SEVGİLİ BULMAK İÇİN LORD OKULU KAPISINDA TAKILMIYORUM

Âşık mısınız?
- Aşk ilişkinin en başında yaşanan şey. Bu ilişkide zaman içinde farklı bir sevgiye dönüşüyor. Eğer o anlamda soruyorsan evet âşık bir kadınım.
Erkek arkadaşlarınızdan pahalı hediyeler alır mısınız?

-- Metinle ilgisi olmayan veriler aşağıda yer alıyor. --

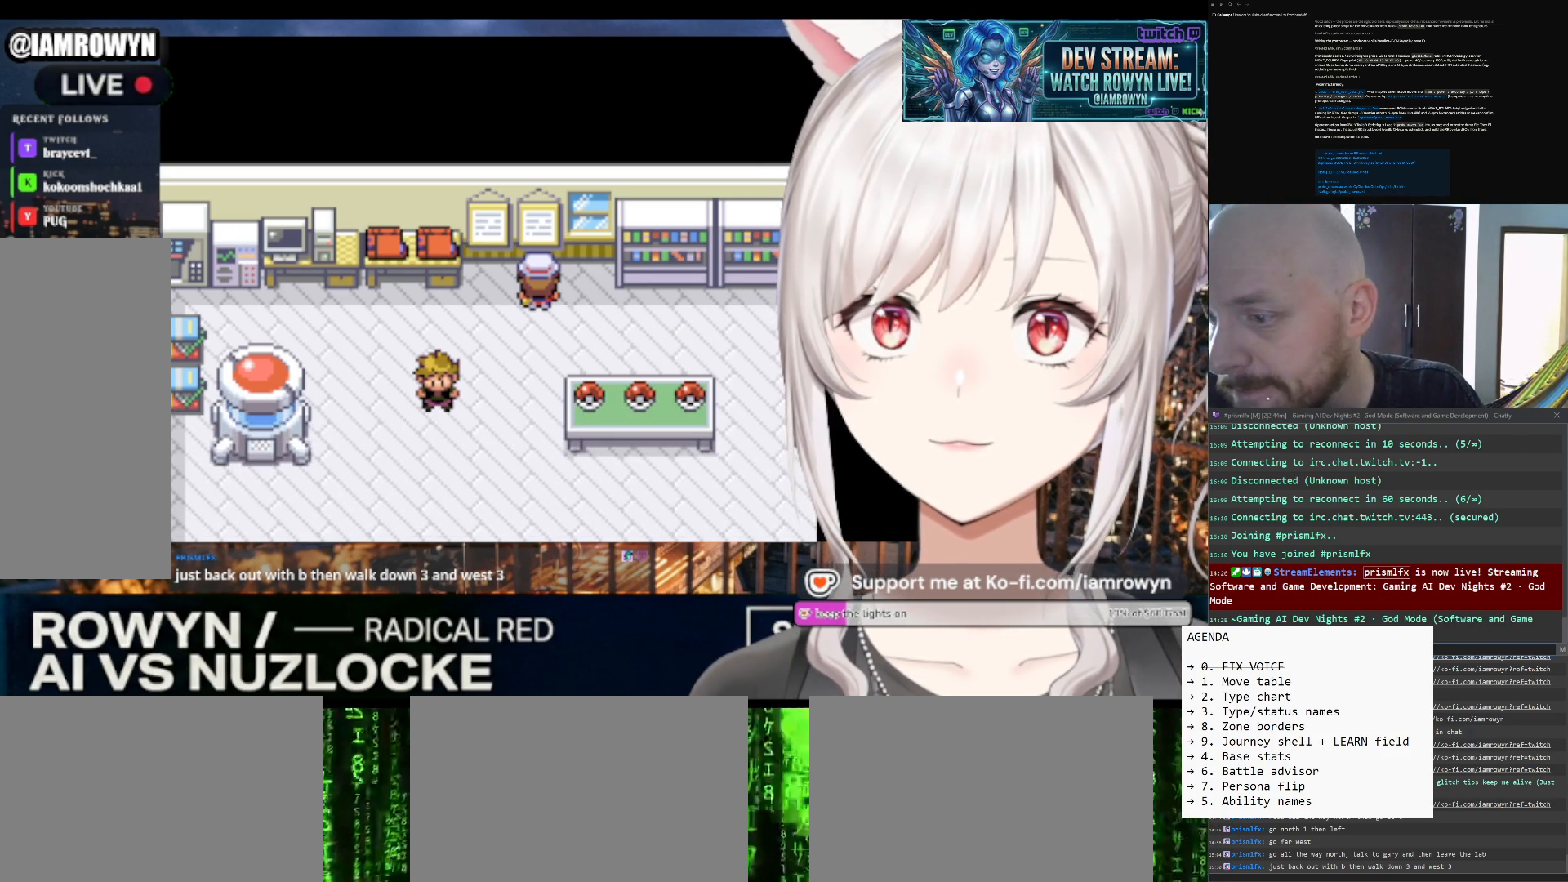
{"buttons": ["B"], "events": []}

- Dışarıdan öyle sansalar da hiç pahalı hediyeler almadım. Mücevherlerim falan yok. Bana en fazla güzel bir çanta alınmıştır. Ben de karşılığında aynı miktarda bir ayakkabı hediye etmişimdir.
Oturduğunuz ev söylendiği gibi hediye değil mi?

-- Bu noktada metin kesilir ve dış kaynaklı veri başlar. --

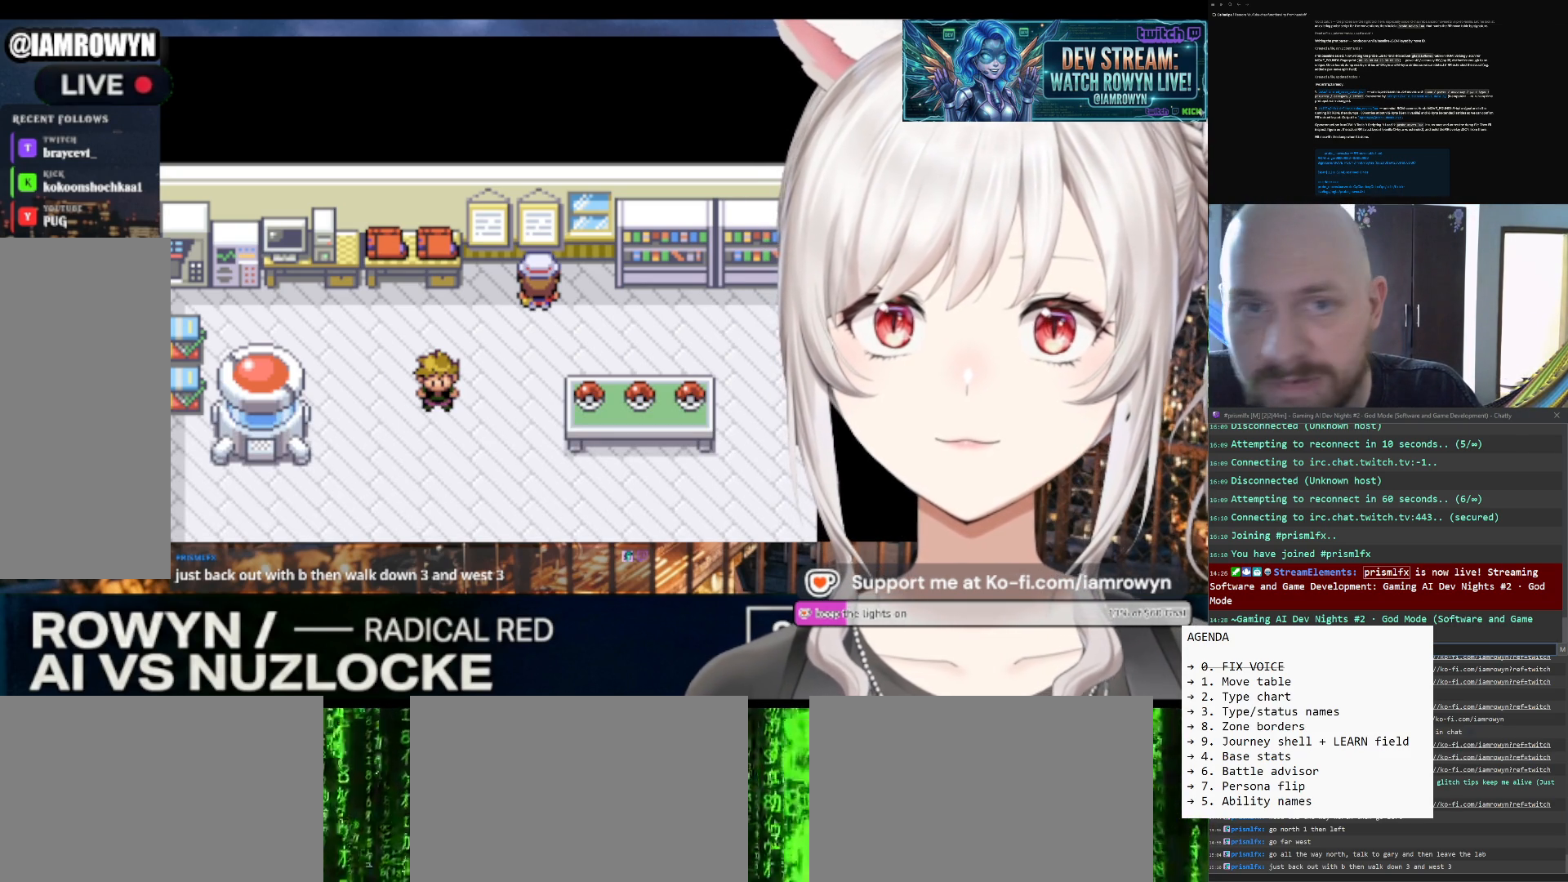
{"buttons": ["B"], "events": []}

- Hayır. Kendim aldım ve kredilerini hâlâ ödüyorum.
Peki maddi durumu iyi olan sevgililer bir tesadüf mü?
- Sevgili bulmak için lord okullarının kapısında takılmıyorum. Benim çevrem bu ne yapabilirim?

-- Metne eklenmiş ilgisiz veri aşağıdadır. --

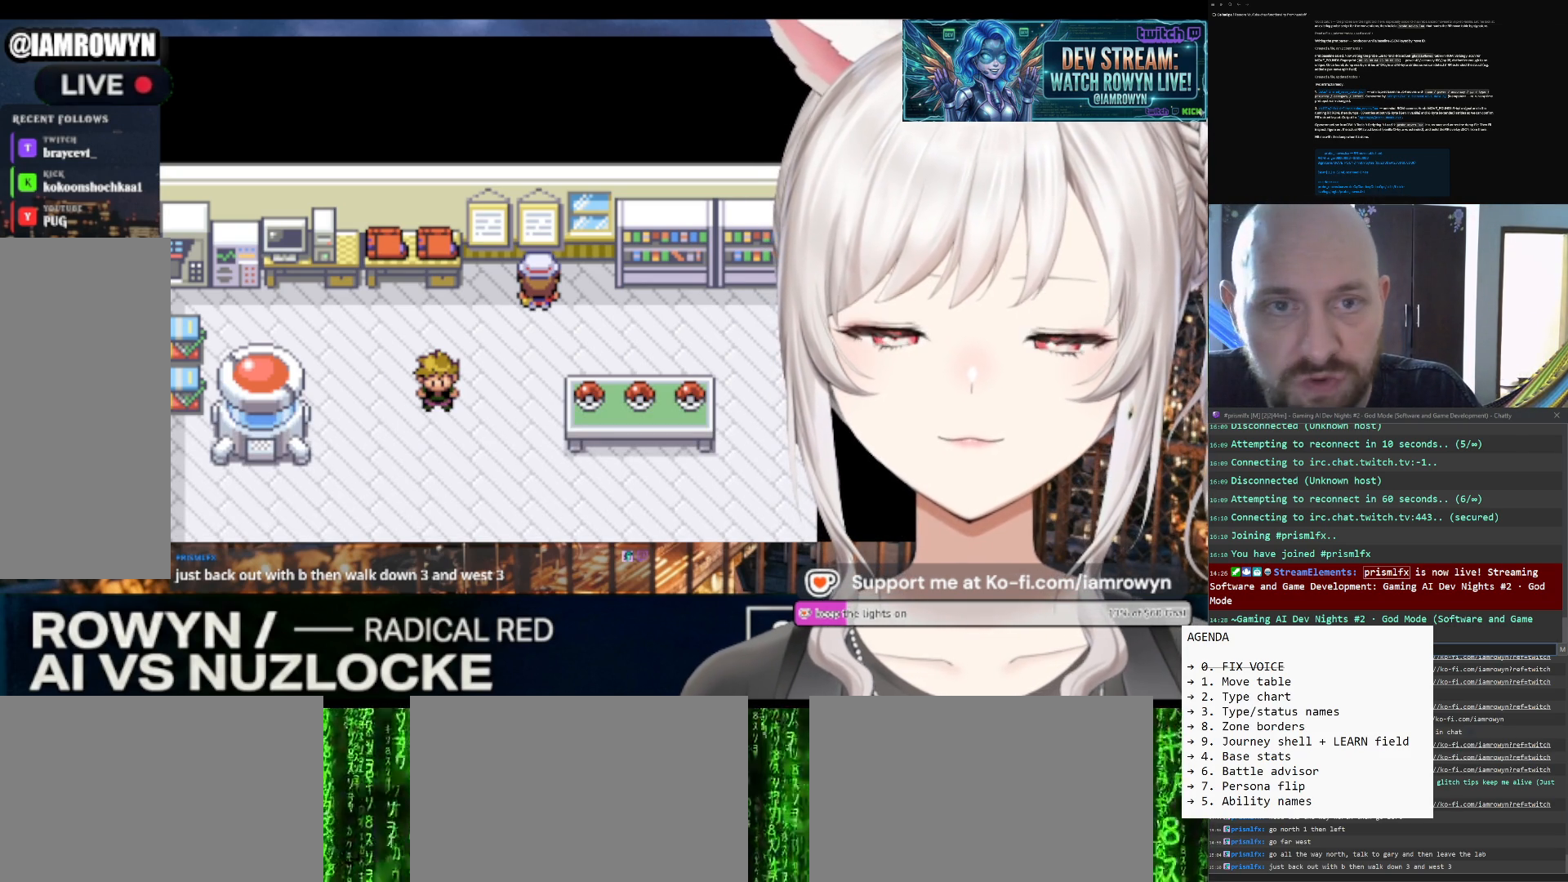
{"buttons": ["B"], "events": []}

Neden oyuncu olmak istiyorsunuz?
- Konservatuvar mezunu olarak çok saygı duyduğum bir meslek. Ne kadar meşakkatli bir iş olduğunu biliyorum. Bu sene ‘Kadın İşi’ filmi benim için bir dönüm noktası oldu. Senaristimiz ve yönetmenimizin bana güvenmesiyle bu işi yapabileceğime inandım. Bu yolculukta her türlü çileyi çekmeye hazırım.

Haberle ilgili daha fazlası:

BAKMADAN GEÇME!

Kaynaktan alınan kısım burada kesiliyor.